With the licensure of QS-21, an important door has been opened. For older adults, who are often the most vulnerable to severe and occasionally fatal infections, this kind of immune-boosting strategy will be a godsend.
The stats speak for themselves. Shingrix is phenomenal in its ability to protect against PHN. For those 50 to 59 years of age, 91.2% are protected; for those 60 to 69 years of age, it’s 89.4%; for those 70 to 79 years of age, it’s 93%; and for those older than 80, the rate is an impressive 71.2%. Protection afforded by Shingrix also lasts longer. Overall protection against shingles rash was 97.6% after one year, 92% after 2 years, 87.9% after 3 years, and 84.7% after 4 years.

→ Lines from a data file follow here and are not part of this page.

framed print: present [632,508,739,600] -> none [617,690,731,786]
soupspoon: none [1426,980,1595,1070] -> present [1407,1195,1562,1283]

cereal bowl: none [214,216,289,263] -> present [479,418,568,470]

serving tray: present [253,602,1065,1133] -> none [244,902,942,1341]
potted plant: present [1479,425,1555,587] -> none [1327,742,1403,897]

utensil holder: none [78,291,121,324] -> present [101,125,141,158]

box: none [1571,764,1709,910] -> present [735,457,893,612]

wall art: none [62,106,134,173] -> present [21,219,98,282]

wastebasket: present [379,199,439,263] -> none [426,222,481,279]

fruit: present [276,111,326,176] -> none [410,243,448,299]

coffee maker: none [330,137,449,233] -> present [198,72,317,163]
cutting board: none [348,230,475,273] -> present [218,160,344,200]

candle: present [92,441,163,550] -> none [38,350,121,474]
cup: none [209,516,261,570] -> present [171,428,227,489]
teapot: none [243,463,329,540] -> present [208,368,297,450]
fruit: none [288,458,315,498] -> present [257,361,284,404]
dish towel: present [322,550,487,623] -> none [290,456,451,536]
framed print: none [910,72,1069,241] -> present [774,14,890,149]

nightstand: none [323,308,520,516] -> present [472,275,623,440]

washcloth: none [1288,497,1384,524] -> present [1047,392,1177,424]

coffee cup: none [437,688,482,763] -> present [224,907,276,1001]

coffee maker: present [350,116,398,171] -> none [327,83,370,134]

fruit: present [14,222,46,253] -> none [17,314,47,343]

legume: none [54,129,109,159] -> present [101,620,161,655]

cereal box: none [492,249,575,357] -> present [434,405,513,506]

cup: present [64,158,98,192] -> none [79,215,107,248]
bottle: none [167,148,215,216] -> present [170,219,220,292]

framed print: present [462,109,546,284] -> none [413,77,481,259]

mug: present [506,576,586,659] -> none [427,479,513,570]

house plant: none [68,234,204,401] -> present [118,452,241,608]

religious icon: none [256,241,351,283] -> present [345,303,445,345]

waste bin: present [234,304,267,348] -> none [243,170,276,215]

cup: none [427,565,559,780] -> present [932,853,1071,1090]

That doesn’t mean Shingrix is a perfect vaccine. It comes with a host of side effects: local pain, redness, achiness, fatigue, fever, and swelling occur in the two days after the vaccine shot. Ninety-five percent of people who experienced these side effects, though, reported it didn't interfere with their quality of life.
What does Shingrix show us? For one thing, the future of vaccines might lie in adjuvants. There’s also the added benefit of the seemingly impossible: improving the immune system against this virus as a person ages. Whether or not that fundamentally affects the treatment and experience of the elderly in other diseases remains to be seen, but it’s a huge first step.